Film

Review: Keeping Loneliness at Bay in Anything

In his second feature, Anything, actor-turned-director Timothy McNeil shows that he has the ability to tell a fairly simple story with complexity and grace. Although not a great film by any measure, Anything has a sweet heart and actually dares to present a character from the deep South who isn’t instantly judgmental or closed minded.

The great John Carroll Lynch plays Early Landry, a Mississippi man whose wife has recently died in a car accident. The two had known each other since they were children, and his heartbreak is so severe that he attempts to take his own life in the aftermath of her death.

Without any discussion, his sister Laurette (Maura Tierney) shows up to take Early back to L.A. with her, so she can look after him with her husband and teenage son, Jack (Tanner Buchanan). Feeling like he needs a little space and time away from his well-meaning sister, Early finds a small apartment in a sketchy Hollywood neighborhood. He meets a few of the other residents, including a downstairs couple he befriends, but it’s his next-door neighbor in whom he takes a real interest.

Freda Von Rhenburg (Matt Bomer) is a transgender woman, sex worker, pain pill addict, who opens up Early’s world and mind in ways he never could have anticipated. One of the charms Anything is that Freda finds Early’s perfect Southern gentleman persona just as much of a curiosity as he find her. They test each other’s limits but ultimately land on forming a close friendship that isn’t as much about attraction as it is mutual respect for the other.

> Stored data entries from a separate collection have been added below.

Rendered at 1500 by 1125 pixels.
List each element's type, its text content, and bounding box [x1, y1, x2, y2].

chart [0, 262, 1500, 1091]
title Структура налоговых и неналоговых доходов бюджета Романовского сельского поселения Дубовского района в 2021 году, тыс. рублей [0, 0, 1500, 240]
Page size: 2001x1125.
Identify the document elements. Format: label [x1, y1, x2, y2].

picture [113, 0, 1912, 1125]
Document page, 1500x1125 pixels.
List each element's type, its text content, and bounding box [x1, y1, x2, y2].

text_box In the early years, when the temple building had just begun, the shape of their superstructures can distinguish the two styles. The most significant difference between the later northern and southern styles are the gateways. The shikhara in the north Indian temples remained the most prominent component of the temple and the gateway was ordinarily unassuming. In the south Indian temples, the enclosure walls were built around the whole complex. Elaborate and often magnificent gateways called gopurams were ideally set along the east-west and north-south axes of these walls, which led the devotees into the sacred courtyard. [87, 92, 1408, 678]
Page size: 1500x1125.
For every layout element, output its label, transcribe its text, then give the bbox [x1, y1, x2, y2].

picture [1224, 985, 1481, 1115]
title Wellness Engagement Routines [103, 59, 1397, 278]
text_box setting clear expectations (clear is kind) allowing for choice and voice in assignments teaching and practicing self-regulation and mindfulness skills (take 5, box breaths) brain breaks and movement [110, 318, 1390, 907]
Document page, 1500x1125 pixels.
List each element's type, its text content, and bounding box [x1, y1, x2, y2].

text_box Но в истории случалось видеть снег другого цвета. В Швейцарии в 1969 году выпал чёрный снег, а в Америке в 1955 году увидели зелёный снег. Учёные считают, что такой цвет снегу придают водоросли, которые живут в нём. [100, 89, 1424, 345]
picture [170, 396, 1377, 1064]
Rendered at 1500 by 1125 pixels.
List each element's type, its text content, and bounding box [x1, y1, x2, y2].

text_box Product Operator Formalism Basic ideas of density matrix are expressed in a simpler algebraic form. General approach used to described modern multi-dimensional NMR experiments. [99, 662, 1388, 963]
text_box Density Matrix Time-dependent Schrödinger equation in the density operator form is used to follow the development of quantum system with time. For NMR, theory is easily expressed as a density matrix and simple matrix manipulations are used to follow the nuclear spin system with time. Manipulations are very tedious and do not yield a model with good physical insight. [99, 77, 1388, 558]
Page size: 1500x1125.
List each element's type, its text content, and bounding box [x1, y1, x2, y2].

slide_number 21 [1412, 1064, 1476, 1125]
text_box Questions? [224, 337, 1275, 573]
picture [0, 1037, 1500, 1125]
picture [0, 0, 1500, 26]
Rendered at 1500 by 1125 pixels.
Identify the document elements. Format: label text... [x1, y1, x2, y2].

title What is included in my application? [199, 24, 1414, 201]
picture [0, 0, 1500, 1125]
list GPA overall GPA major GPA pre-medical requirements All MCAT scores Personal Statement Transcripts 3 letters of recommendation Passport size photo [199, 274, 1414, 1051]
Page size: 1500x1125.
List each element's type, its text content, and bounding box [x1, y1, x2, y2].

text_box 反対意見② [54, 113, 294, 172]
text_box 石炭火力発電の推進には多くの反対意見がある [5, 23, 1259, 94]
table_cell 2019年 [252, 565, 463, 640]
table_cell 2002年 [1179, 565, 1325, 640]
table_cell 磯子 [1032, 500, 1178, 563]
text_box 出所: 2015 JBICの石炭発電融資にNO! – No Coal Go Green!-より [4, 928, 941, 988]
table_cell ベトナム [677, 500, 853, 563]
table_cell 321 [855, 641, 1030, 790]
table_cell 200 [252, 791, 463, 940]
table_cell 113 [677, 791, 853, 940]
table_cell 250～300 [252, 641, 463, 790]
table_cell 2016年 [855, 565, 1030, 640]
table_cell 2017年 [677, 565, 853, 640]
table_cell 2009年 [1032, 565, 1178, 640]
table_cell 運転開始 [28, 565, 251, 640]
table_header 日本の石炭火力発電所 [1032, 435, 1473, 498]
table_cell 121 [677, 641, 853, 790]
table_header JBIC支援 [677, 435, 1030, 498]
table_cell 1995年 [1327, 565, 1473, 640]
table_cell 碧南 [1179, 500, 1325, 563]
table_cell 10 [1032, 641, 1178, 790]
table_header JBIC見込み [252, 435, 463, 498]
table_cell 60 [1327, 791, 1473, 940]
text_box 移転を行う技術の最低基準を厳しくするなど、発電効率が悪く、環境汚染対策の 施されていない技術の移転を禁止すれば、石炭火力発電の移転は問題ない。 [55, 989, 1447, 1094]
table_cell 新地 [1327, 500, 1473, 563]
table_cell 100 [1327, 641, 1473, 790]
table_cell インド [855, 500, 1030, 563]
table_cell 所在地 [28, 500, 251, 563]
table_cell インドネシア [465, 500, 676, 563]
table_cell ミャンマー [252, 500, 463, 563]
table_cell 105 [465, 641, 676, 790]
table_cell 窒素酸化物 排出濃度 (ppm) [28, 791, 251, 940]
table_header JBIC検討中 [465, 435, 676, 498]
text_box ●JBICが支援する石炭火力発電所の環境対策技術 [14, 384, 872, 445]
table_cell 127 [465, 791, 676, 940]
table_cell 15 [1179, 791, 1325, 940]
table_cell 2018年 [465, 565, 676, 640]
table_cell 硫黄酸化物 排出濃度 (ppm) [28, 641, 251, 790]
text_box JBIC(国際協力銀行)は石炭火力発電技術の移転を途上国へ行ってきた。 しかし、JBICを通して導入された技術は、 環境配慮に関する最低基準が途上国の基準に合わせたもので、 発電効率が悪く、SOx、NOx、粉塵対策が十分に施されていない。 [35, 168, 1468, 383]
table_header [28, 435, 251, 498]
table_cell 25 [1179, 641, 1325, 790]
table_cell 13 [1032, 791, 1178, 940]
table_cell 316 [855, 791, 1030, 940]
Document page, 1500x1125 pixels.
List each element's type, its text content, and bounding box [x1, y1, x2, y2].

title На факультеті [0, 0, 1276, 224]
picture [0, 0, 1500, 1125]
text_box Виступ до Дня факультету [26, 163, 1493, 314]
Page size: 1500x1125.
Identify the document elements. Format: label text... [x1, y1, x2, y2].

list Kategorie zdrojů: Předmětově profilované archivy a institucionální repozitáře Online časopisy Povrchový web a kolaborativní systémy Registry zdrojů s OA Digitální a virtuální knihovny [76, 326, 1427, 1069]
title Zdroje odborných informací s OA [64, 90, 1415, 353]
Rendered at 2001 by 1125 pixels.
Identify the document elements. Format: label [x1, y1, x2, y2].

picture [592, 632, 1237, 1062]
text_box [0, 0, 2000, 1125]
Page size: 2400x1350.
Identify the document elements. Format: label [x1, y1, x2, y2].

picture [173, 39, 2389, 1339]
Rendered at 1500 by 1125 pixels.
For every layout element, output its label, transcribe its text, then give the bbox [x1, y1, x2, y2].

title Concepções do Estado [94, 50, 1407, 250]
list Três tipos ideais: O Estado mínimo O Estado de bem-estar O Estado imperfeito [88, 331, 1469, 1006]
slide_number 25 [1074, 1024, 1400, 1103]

Predictably, their bond is tested when he finally invites his sister and her family over for dinner to meet Freda, and things don’t go well (although the nephew loves how quickly his uncle fits right into the Hollywood lifestyle). Thankfully, the fact that Early is a fairly rich man (thanks to his wife’s insurance and selling his home in Mississippi) doesn’t really come into play in the story; I would have hated to see this interesting relationship reduced by some lame story about Freda trying to rip off her new friend.

Anything doesn’t attempt to solve anyone’s deep-seated problem or pain by the presence of this new friendship, and it leaves things fairly opened ended about the future of Early and Freda’s relationship. Is this a love story? Perhaps, but that comes later, if at all. In the end, the movie is about two lonely people finding each other and attempting to be a little less alone. There is still some value in that, I believe.

The film opens Friday for a weeklong run at Facets Cinémathèque.